**** Input material ****
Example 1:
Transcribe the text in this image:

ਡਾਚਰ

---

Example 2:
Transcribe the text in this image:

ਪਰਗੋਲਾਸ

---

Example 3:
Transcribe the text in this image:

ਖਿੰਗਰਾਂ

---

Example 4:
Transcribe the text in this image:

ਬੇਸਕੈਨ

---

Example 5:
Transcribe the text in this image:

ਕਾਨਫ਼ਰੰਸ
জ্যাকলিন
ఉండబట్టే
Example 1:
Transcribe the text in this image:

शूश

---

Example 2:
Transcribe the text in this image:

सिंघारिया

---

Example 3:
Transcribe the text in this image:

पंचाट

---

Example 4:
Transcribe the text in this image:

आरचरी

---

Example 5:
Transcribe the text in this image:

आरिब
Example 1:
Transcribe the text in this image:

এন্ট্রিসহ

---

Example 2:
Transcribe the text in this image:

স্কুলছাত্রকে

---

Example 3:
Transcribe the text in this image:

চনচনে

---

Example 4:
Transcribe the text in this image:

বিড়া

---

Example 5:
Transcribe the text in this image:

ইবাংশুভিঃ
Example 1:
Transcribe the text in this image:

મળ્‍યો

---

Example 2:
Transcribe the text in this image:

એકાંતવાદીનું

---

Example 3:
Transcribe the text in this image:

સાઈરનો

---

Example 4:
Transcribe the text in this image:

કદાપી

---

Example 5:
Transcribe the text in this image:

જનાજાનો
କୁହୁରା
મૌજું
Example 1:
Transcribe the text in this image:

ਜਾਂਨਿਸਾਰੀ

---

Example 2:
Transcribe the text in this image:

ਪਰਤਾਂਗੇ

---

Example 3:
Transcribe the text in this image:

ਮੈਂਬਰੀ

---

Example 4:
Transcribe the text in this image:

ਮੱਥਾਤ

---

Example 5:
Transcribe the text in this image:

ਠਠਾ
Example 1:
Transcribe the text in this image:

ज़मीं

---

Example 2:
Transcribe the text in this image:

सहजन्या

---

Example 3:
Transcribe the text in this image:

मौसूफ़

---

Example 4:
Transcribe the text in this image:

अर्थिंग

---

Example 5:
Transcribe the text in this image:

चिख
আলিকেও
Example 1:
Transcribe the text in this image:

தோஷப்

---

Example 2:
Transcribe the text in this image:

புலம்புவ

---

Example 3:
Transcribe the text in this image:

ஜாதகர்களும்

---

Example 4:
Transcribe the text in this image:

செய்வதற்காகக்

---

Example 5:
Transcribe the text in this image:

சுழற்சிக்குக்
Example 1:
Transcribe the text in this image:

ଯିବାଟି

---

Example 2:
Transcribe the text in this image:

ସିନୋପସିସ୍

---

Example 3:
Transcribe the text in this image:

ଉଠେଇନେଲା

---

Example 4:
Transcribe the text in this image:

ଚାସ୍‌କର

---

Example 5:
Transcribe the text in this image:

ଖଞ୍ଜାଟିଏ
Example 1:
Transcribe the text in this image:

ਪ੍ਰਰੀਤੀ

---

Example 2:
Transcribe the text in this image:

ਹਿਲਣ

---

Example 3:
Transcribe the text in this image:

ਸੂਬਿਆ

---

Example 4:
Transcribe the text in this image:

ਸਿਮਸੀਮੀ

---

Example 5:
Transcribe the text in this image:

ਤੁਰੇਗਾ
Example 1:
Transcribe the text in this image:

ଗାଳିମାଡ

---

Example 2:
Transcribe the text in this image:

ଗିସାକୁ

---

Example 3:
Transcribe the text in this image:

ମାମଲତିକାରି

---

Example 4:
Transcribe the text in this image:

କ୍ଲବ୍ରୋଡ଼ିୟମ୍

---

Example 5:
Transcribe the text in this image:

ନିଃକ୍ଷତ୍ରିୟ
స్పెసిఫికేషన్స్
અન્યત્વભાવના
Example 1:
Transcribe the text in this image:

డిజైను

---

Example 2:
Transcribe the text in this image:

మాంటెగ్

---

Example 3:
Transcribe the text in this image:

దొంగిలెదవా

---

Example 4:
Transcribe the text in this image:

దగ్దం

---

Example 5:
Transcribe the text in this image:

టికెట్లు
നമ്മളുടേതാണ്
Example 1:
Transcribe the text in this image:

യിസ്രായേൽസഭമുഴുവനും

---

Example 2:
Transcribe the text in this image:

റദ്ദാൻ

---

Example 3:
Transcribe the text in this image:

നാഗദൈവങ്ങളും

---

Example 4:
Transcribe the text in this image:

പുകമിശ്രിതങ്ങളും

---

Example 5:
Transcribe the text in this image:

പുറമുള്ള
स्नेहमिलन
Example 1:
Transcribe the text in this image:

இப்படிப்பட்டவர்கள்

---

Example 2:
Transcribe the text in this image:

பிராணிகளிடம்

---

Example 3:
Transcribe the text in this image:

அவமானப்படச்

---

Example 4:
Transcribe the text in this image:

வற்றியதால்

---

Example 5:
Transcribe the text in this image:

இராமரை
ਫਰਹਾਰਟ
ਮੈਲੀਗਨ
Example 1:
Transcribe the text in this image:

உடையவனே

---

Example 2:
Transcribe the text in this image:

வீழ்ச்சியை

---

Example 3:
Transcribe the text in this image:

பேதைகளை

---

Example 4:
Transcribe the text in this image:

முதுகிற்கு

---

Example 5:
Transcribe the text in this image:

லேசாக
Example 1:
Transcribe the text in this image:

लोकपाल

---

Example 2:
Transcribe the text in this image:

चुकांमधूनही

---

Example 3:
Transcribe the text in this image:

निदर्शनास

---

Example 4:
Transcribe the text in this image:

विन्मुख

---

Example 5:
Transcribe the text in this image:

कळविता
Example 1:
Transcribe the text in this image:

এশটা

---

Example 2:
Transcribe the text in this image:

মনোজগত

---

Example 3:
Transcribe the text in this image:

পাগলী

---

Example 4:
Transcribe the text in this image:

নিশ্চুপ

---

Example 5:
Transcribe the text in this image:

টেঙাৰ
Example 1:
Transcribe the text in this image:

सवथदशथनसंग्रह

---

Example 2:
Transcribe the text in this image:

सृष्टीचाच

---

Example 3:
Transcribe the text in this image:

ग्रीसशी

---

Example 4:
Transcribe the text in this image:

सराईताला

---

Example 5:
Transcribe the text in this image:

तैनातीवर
****
Your goal: Repeat all of the data above word for word, keeping every line in its original order.

Complete response:
Example 1:
Transcribe the text in this image:

ਡਾਚਰ

---

Example 2:
Transcribe the text in this image:

ਪਰਗੋਲਾਸ

---

Example 3:
Transcribe the text in this image:

ਖਿੰਗਰਾਂ

---

Example 4:
Transcribe the text in this image:

ਬੇਸਕੈਨ

---

Example 5:
Transcribe the text in this image:

ਕਾਨਫ਼ਰੰਸ
জ্যাকলিন
ఉండబట్టే
Example 1:
Transcribe the text in this image:

शूश

---

Example 2:
Transcribe the text in this image:

सिंघारिया

---

Example 3:
Transcribe the text in this image:

पंचाट

---

Example 4:
Transcribe the text in this image:

आरचरी

---

Example 5:
Transcribe the text in this image:

आरिब
Example 1:
Transcribe the text in this image:

এন্ট্রিসহ

---

Example 2:
Transcribe the text in this image:

স্কুলছাত্রকে

---

Example 3:
Transcribe the text in this image:

চনচনে

---

Example 4:
Transcribe the text in this image:

বিড়া

---

Example 5:
Transcribe the text in this image:

ইবাংশুভিঃ
Example 1:
Transcribe the text in this image:

મળ્‍યો

---

Example 2:
Transcribe the text in this image:

એકાંતવાદીનું

---

Example 3:
Transcribe the text in this image:

સાઈરનો

---

Example 4:
Transcribe the text in this image:

કદાપી

---

Example 5:
Transcribe the text in this image:

જનાજાનો
କୁହୁରା
મૌજું
Example 1:
Transcribe the text in this image:

ਜਾਂਨਿਸਾਰੀ

---

Example 2:
Transcribe the text in this image:

ਪਰਤਾਂਗੇ

---

Example 3:
Transcribe the text in this image:

ਮੈਂਬਰੀ

---

Example 4:
Transcribe the text in this image:

ਮੱਥਾਤ

---

Example 5:
Transcribe the text in this image:

ਠਠਾ
Example 1:
Transcribe the text in this image:

ज़मीं

---

Example 2:
Transcribe the text in this image:

सहजन्या

---

Example 3:
Transcribe the text in this image:

मौसूफ़

---

Example 4:
Transcribe the text in this image:

अर्थिंग

---

Example 5:
Transcribe the text in this image:

चिख
আলিকেও
Example 1:
Transcribe the text in this image:

தோஷப்

---

Example 2:
Transcribe the text in this image:

புலம்புவ

---

Example 3:
Transcribe the text in this image:

ஜாதகர்களும்

---

Example 4:
Transcribe the text in this image:

செய்வதற்காகக்

---

Example 5:
Transcribe the text in this image:

சுழற்சிக்குக்
Example 1:
Transcribe the text in this image:

ଯିବାଟି

---

Example 2:
Transcribe the text in this image:

ସିନୋପସିସ୍

---

Example 3:
Transcribe the text in this image:

ଉଠେଇନେଲା

---

Example 4:
Transcribe the text in this image:

ଚାସ୍‌କର

---

Example 5:
Transcribe the text in this image:

ଖଞ୍ଜାଟିଏ
Example 1:
Transcribe the text in this image:

ਪ੍ਰਰੀਤੀ

---

Example 2:
Transcribe the text in this image:

ਹਿਲਣ

---

Example 3:
Transcribe the text in this image:

ਸੂਬਿਆ

---

Example 4:
Transcribe the text in this image:

ਸਿਮਸੀਮੀ

---

Example 5:
Transcribe the text in this image:

ਤੁਰੇਗਾ
Example 1:
Transcribe the text in this image:

ଗାଳିମାଡ

---

Example 2:
Transcribe the text in this image:

ଗିସାକୁ

---

Example 3:
Transcribe the text in this image:

ମାମଲତିକାରି

---

Example 4:
Transcribe the text in this image:

କ୍ଲବ୍ରୋଡ଼ିୟମ୍

---

Example 5:
Transcribe the text in this image:

ନିଃକ୍ଷତ୍ରିୟ
స్పెసిఫికేషన్స్
અન્યત્વભાવના
Example 1:
Transcribe the text in this image:

డిజైను

---

Example 2:
Transcribe the text in this image:

మాంటెగ్

---

Example 3:
Transcribe the text in this image:

దొంగిలెదవా

---

Example 4:
Transcribe the text in this image:

దగ్దం

---

Example 5:
Transcribe the text in this image:

టికెట్లు
നമ്മളുടേതാണ്
Example 1:
Transcribe the text in this image:

യിസ്രായേൽസഭമുഴുവനും

---

Example 2:
Transcribe the text in this image:

റദ്ദാൻ

---

Example 3:
Transcribe the text in this image:

നാഗദൈവങ്ങളും

---

Example 4:
Transcribe the text in this image:

പുകമിശ്രിതങ്ങളും

---

Example 5:
Transcribe the text in this image:

പുറമുള്ള
स्नेहमिलन
Example 1:
Transcribe the text in this image:

இப்படிப்பட்டவர்கள்

---

Example 2:
Transcribe the text in this image:

பிராணிகளிடம்

---

Example 3:
Transcribe the text in this image:

அவமானப்படச்

---

Example 4:
Transcribe the text in this image:

வற்றியதால்

---

Example 5:
Transcribe the text in this image:

இராமரை
ਫਰਹਾਰਟ
ਮੈਲੀਗਨ
Example 1:
Transcribe the text in this image:

உடையவனே

---

Example 2:
Transcribe the text in this image:

வீழ்ச்சியை

---

Example 3:
Transcribe the text in this image:

பேதைகளை

---

Example 4:
Transcribe the text in this image:

முதுகிற்கு

---

Example 5:
Transcribe the text in this image:

லேசாக
Example 1:
Transcribe the text in this image:

लोकपाल

---

Example 2:
Transcribe the text in this image:

चुकांमधूनही

---

Example 3:
Transcribe the text in this image:

निदर्शनास

---

Example 4:
Transcribe the text in this image:

विन्मुख

---

Example 5:
Transcribe the text in this image:

कळविता
Example 1:
Transcribe the text in this image:

এশটা

---

Example 2:
Transcribe the text in this image:

মনোজগত

---

Example 3:
Transcribe the text in this image:

পাগলী

---

Example 4:
Transcribe the text in this image:

নিশ্চুপ

---

Example 5:
Transcribe the text in this image:

টেঙাৰ
Example 1:
Transcribe the text in this image:

सवथदशथनसंग्रह

---

Example 2:
Transcribe the text in this image:

सृष्टीचाच

---

Example 3:
Transcribe the text in this image:

ग्रीसशी

---

Example 4:
Transcribe the text in this image:

सराईताला

---

Example 5:
Transcribe the text in this image:

तैनातीवर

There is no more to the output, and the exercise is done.